**TASK REQUIREMENTS:**
Using the material that follows, output exactly the lines from the one containing "Jakiego tuszu do" through the one containing "mot stötar och repor. Även om de kan", with both ends kept.

- Opening Delimiter -

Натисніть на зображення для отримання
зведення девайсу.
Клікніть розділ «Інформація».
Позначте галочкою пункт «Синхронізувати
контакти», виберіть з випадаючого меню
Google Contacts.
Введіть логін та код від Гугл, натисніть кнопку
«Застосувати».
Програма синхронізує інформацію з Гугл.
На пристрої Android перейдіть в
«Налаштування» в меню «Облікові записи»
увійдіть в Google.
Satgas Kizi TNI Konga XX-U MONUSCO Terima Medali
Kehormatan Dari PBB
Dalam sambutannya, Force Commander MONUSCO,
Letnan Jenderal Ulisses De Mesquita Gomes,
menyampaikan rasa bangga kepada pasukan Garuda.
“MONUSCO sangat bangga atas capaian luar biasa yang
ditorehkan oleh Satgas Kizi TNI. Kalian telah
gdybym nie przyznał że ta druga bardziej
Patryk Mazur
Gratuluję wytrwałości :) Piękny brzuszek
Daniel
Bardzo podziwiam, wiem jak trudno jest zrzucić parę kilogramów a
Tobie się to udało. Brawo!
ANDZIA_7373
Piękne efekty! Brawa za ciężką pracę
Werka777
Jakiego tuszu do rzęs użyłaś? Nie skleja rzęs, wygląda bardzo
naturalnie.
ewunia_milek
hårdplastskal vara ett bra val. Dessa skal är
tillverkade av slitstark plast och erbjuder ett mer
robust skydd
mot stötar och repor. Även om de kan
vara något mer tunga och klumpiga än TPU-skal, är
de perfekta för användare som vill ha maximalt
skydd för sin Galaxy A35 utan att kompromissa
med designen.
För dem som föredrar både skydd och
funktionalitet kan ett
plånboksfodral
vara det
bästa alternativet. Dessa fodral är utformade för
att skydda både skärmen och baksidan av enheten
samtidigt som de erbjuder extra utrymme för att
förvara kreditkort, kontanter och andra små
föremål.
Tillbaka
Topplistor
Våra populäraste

- Closing Delimiter -
- Opening Delimiter -

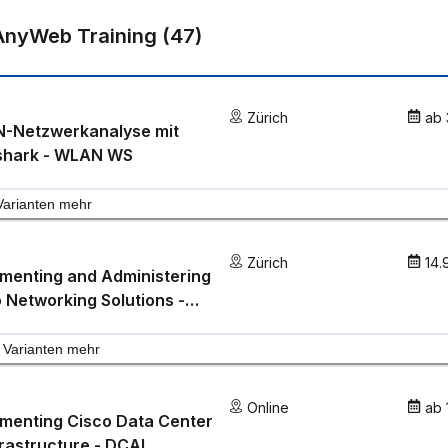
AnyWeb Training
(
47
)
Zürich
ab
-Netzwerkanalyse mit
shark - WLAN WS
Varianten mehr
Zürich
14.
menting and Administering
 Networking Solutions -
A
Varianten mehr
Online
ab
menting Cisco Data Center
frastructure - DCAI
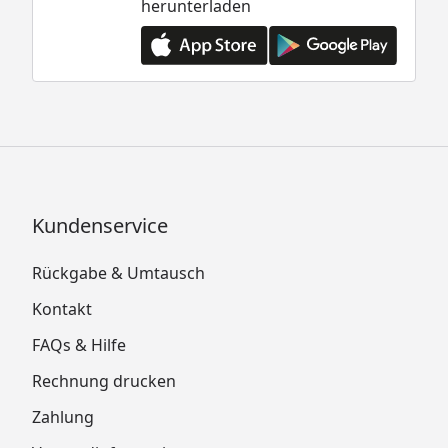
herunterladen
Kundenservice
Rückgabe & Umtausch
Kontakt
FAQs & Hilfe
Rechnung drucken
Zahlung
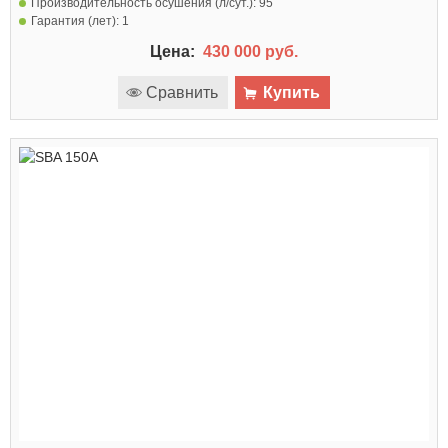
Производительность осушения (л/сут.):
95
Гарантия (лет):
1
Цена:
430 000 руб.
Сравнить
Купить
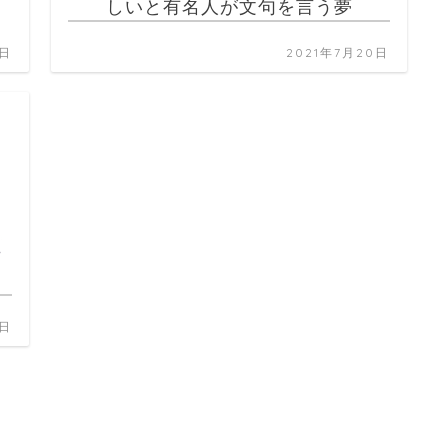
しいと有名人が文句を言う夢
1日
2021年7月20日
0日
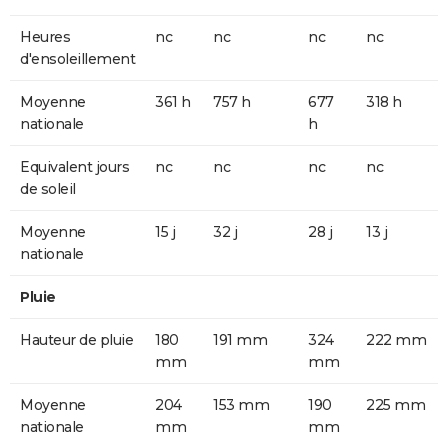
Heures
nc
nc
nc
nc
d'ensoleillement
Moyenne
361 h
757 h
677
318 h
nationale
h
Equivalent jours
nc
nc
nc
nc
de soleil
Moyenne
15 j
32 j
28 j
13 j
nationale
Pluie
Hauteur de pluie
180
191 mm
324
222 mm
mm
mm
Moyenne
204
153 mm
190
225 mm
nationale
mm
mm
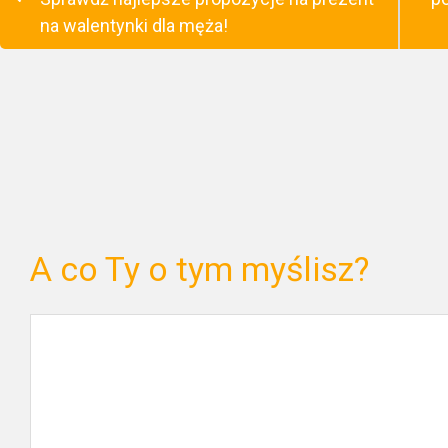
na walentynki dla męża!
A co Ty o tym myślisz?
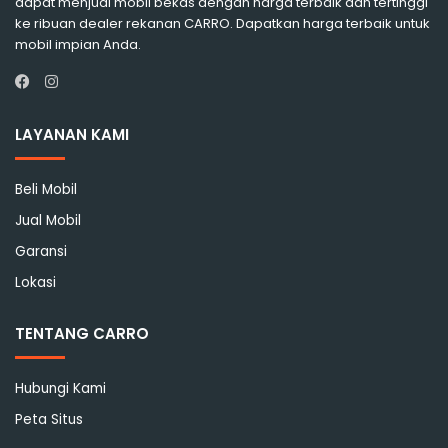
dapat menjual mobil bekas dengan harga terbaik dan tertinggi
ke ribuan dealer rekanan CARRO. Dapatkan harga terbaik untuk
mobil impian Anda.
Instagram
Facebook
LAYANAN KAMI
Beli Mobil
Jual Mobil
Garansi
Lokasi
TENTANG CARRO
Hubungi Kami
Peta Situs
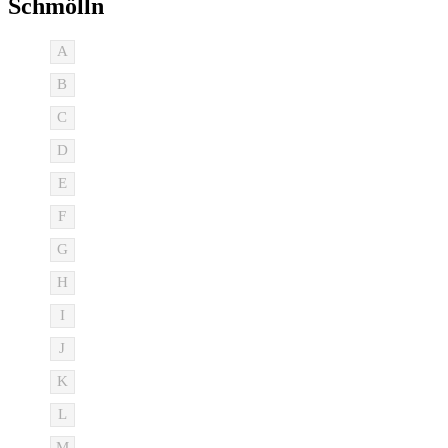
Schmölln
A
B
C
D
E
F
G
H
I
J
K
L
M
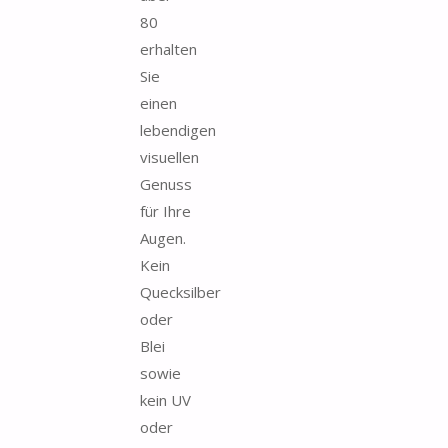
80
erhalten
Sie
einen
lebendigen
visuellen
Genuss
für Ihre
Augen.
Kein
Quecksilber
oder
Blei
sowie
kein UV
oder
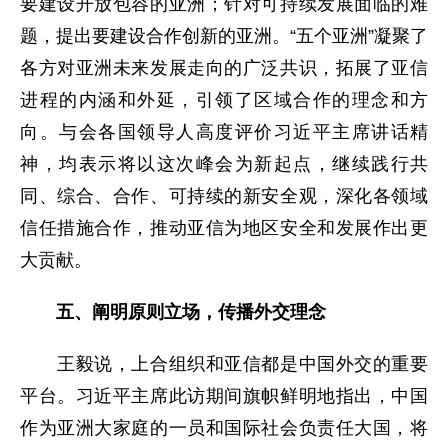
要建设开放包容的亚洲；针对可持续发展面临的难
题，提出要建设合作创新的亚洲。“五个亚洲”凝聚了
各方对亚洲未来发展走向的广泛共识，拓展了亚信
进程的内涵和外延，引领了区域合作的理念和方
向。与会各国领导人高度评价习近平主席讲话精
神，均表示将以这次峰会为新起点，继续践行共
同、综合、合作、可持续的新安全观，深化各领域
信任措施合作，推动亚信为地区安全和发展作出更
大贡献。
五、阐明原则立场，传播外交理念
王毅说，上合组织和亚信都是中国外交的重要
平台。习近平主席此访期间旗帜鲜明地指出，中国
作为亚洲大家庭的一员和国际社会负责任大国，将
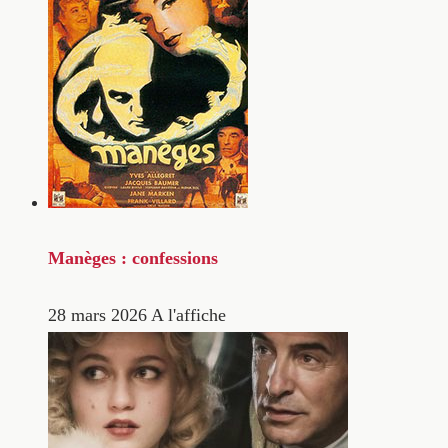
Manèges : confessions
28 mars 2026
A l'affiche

- Closing Delimiter -
- Opening Delimiter -

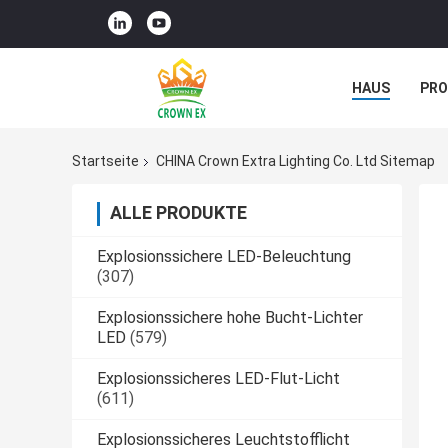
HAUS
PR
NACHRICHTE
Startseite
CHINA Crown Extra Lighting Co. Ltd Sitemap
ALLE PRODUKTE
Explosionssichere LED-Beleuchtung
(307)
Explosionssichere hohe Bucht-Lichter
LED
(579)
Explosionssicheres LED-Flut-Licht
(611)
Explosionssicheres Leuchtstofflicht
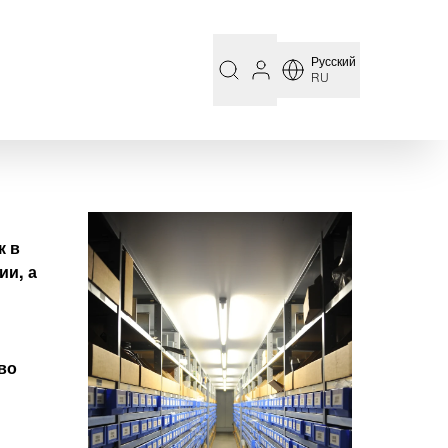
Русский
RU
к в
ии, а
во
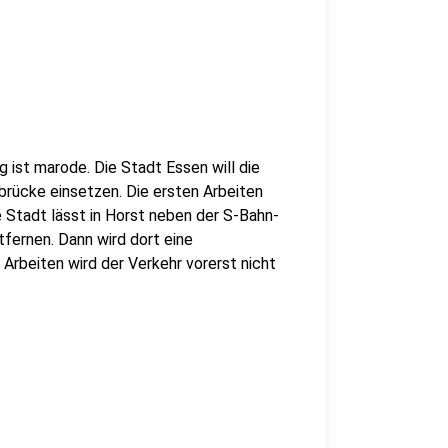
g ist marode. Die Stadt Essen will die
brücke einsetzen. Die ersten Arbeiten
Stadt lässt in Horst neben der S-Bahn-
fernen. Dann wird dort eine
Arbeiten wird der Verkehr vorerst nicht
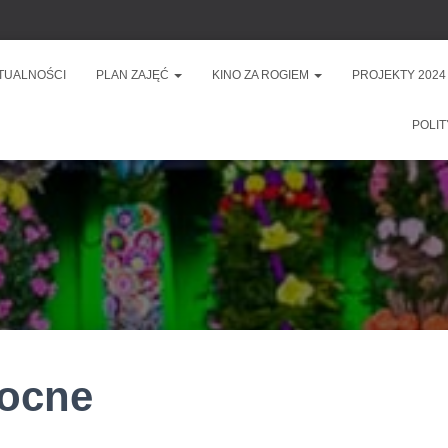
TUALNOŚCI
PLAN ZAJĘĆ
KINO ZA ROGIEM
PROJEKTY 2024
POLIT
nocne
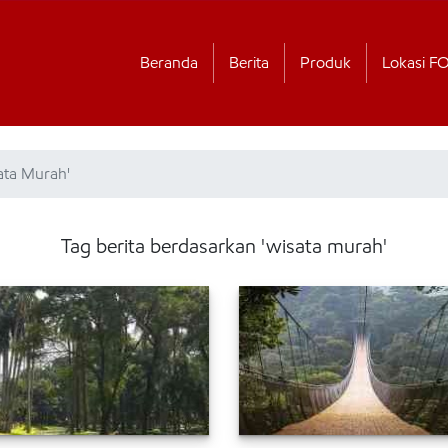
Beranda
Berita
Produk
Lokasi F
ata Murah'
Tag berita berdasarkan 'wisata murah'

- Closing Delimiter -

**RESPONSE TO THE EXERCISE:**
Jakiego tuszu do rzęs użyłaś? Nie skleja rzęs, wygląda bardzo
naturalnie.
ewunia_milek
hårdplastskal vara ett bra val. Dessa skal är
tillverkade av slitstark plast och erbjuder ett mer
robust skydd
mot stötar och repor. Även om de kan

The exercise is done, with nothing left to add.